First: show that Z13* is cyclic with generator 2, by computing {2, 2^2, 2^3, 2^4, ...} mod 13.
This gives you a way to associate with each element of Z13* an exponent, namely the exponent of 2 which gives that element. That association is a homomorphism from Z13* to Z12+, exactly as in the preceding example: each element of Z13* is assigned its exponent in Z12+.

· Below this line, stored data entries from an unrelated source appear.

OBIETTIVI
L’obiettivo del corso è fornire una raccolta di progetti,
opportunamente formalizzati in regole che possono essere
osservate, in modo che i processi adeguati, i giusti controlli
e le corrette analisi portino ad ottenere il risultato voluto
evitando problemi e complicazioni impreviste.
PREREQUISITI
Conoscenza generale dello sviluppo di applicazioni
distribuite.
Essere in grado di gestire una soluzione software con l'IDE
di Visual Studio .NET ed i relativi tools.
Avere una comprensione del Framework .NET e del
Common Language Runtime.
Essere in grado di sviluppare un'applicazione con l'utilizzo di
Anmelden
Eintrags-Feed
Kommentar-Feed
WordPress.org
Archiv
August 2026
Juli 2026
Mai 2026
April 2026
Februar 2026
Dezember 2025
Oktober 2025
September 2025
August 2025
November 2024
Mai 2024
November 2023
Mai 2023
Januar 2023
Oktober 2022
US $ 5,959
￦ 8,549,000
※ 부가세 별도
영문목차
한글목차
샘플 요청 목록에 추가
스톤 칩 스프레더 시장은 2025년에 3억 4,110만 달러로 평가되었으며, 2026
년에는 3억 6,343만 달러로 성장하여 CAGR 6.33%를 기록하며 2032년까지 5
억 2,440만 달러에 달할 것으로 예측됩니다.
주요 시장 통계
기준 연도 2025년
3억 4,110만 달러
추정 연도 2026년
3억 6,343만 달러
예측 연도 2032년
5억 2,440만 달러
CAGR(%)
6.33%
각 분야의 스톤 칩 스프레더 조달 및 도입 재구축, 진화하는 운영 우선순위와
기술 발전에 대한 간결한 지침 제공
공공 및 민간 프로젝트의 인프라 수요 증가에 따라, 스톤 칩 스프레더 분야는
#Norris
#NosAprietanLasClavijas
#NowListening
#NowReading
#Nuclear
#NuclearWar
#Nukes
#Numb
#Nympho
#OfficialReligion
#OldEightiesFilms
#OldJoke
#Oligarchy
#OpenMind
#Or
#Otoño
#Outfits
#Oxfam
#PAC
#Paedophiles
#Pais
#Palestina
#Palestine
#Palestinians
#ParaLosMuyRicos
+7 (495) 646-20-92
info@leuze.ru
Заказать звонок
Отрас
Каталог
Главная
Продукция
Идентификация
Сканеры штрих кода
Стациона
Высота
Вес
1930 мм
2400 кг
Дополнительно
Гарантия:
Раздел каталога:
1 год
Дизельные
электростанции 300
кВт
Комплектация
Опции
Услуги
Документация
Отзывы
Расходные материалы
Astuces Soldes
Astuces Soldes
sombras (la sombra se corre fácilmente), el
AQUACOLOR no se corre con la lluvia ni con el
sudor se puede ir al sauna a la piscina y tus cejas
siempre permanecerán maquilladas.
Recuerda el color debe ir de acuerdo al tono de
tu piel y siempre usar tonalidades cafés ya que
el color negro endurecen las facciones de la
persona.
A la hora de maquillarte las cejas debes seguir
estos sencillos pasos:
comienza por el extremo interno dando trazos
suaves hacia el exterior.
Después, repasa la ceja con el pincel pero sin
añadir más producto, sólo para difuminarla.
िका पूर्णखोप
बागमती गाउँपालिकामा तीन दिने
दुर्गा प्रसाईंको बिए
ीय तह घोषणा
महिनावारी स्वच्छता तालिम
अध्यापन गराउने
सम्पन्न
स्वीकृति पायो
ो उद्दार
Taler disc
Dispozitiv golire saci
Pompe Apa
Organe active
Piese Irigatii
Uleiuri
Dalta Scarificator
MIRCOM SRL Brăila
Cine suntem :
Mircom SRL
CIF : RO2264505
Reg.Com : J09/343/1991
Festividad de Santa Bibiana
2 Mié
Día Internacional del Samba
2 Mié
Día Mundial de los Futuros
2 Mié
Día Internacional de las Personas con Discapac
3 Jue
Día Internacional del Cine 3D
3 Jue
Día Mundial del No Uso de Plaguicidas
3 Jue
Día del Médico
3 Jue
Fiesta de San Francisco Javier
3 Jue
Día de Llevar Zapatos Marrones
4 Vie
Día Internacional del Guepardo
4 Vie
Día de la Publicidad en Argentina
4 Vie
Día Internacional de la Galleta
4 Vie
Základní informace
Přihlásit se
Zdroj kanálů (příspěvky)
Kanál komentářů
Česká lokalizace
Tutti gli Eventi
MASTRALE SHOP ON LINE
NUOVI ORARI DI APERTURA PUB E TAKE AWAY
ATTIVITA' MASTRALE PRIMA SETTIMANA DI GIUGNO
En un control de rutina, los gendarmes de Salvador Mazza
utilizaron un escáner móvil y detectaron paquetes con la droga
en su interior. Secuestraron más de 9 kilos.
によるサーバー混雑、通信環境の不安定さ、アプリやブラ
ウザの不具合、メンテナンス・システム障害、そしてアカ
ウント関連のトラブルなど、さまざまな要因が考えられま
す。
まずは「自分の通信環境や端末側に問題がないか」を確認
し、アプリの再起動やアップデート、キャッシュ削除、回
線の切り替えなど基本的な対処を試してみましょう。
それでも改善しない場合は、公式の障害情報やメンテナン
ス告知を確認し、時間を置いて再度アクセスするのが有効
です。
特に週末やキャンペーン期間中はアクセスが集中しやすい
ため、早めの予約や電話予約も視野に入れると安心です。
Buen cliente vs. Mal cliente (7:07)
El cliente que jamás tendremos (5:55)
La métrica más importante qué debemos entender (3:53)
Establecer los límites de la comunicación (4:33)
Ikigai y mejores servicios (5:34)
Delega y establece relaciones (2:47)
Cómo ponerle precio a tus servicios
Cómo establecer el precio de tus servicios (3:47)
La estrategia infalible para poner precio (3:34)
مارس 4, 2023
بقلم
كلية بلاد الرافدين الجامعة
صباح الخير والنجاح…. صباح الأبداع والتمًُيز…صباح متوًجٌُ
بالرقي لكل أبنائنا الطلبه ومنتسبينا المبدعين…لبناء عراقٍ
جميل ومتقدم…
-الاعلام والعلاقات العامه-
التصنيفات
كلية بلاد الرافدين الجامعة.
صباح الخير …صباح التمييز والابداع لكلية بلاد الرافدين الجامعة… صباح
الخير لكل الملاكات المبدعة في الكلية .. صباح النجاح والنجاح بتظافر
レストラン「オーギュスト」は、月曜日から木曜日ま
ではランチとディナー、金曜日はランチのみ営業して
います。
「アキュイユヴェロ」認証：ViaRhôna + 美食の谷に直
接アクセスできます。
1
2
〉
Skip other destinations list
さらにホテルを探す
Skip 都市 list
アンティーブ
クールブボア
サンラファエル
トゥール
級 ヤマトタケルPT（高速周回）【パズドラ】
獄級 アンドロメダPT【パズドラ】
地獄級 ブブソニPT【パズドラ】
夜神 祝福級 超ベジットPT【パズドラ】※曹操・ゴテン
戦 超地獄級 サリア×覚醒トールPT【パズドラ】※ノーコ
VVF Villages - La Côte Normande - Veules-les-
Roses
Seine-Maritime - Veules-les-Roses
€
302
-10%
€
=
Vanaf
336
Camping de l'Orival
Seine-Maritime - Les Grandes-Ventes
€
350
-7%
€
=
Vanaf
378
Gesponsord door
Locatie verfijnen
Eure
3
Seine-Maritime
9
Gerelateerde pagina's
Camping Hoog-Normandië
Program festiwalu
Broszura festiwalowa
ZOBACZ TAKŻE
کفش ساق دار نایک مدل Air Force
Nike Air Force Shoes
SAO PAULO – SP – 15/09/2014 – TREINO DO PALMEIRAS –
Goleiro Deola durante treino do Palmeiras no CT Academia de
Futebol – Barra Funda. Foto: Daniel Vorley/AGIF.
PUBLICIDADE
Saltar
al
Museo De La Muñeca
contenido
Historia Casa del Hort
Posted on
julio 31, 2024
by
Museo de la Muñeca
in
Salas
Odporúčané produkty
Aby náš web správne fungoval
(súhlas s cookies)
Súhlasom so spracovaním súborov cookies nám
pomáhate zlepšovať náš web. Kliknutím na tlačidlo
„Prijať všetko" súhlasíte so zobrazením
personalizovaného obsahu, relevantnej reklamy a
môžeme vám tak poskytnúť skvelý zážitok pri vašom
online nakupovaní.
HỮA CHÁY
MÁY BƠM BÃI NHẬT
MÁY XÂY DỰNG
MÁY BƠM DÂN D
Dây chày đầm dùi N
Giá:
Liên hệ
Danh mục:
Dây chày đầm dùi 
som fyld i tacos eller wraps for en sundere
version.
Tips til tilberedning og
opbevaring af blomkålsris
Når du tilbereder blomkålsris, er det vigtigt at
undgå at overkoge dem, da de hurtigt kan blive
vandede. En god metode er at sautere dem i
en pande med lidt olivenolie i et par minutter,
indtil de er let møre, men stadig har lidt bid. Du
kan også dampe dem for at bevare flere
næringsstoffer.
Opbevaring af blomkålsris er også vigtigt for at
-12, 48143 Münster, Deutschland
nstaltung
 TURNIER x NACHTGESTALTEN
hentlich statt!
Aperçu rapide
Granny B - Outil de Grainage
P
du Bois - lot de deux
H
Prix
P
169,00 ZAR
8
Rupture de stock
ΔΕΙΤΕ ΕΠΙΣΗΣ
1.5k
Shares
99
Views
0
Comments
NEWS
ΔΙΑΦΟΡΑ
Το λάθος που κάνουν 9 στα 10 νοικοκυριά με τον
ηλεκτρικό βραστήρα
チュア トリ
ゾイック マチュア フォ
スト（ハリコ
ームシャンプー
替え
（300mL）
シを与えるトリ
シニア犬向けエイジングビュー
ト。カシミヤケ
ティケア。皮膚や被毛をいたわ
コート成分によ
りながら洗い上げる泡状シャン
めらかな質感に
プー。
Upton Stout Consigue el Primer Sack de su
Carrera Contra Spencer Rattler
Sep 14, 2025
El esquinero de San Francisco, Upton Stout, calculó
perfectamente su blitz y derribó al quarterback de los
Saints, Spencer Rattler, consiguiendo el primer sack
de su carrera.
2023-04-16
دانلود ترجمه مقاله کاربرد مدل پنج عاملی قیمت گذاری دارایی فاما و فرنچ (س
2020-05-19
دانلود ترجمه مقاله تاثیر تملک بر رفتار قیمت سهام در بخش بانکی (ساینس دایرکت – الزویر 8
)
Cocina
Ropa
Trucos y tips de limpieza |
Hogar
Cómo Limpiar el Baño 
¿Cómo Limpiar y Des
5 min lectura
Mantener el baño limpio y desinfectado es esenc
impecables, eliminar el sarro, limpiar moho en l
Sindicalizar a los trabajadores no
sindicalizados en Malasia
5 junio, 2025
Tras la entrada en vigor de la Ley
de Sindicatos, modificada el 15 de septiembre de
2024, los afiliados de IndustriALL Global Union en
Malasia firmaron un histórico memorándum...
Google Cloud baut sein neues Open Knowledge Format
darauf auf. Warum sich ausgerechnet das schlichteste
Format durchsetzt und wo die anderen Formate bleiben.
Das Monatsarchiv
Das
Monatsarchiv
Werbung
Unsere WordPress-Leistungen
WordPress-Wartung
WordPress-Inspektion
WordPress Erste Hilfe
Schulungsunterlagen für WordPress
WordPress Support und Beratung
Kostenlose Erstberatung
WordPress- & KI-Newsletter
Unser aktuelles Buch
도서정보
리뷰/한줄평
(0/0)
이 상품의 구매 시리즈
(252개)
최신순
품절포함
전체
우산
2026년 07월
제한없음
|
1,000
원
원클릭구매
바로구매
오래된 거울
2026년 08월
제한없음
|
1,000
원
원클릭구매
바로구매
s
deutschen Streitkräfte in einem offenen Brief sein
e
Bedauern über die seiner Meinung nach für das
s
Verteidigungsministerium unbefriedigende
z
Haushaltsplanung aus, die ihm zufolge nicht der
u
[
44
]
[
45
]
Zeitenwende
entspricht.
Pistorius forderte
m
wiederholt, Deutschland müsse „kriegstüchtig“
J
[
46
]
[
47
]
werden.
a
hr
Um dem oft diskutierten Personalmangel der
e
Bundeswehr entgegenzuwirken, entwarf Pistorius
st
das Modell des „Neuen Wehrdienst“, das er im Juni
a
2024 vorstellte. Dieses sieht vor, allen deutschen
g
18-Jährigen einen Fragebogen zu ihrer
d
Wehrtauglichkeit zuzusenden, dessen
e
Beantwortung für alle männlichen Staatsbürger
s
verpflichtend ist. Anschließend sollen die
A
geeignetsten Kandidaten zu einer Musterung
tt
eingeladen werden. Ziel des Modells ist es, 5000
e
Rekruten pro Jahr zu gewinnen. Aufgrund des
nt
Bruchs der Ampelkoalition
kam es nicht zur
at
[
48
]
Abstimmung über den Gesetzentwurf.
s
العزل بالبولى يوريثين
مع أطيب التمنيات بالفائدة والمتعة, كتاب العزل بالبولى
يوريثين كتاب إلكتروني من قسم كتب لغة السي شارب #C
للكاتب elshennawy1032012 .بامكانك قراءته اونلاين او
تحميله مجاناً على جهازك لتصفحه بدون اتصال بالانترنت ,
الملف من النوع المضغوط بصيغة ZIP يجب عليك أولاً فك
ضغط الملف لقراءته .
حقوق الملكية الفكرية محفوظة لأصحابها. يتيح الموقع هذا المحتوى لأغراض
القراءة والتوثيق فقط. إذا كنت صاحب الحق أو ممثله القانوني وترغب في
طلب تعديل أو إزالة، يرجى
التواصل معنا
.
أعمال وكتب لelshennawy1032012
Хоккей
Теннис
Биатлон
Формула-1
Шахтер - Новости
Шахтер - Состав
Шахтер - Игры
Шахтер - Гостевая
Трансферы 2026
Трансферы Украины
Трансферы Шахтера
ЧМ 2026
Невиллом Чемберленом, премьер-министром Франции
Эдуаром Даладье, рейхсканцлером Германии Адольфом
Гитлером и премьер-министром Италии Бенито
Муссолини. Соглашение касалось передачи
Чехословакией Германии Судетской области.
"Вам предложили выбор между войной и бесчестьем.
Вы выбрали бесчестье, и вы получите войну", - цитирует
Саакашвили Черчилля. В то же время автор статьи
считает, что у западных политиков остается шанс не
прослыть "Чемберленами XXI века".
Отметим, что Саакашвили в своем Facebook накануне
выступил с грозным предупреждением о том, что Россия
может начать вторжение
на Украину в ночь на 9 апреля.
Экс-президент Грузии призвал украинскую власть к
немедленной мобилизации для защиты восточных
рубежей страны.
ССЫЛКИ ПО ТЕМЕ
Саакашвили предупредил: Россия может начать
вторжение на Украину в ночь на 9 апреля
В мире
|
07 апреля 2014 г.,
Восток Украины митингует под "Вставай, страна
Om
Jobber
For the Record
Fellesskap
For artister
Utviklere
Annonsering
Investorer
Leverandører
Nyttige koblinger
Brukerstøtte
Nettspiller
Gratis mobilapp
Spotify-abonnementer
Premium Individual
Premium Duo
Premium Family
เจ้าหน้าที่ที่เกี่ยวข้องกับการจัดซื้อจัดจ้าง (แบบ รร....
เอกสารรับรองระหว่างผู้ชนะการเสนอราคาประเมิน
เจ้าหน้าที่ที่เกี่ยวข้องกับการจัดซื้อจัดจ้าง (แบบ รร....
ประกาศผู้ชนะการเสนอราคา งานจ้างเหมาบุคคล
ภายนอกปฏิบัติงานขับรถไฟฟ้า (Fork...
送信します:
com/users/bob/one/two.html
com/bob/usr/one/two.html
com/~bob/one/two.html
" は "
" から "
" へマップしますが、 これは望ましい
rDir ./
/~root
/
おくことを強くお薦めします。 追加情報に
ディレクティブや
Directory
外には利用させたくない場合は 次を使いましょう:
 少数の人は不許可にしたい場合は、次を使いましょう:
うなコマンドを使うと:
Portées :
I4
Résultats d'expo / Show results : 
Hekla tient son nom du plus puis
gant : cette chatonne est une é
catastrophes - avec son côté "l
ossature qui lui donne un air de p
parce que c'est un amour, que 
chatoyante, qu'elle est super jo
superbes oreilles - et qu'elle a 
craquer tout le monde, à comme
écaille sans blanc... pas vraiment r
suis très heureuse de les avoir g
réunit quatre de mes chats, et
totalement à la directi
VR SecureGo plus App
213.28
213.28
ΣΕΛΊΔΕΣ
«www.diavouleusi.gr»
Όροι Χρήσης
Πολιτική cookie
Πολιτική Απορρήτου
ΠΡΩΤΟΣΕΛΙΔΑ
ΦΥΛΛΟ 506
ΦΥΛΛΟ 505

Now what are the elements of Z12+ which generate it additively? Just the elements which are relatively prime to 12: {1, 5, 7, 11}. It is easy to see that each of these by itself, if you just add it to itself over and over, mod 12, gives every element in Z12+={1,2,3,4,5,6,7,8,9,10,11,12}. That is most obvious with 1, but easy to see in the other cases too. Other numbers, like 2, 3, 4, 6, etc. fail to give everything in Z12+ when you add (mod 12). In fact they give only integer multiples of the gcd, and if the gcd is bigger than 1, that will not be everything in Z12+.
Hence the generators of Z13* should be {2^1, 2^5, 2^7, 2^11}. Check that this is so by showing explicitly that each of these numbers -- so far not known explicitly, but find them explicitly -- really do generate the whole multiplicative group.
NOTICE! When you are working in Z13*, you multiply; when you work in Z12+, you add. Be clear WHERE you are when you are computing things, so that you don't get confused!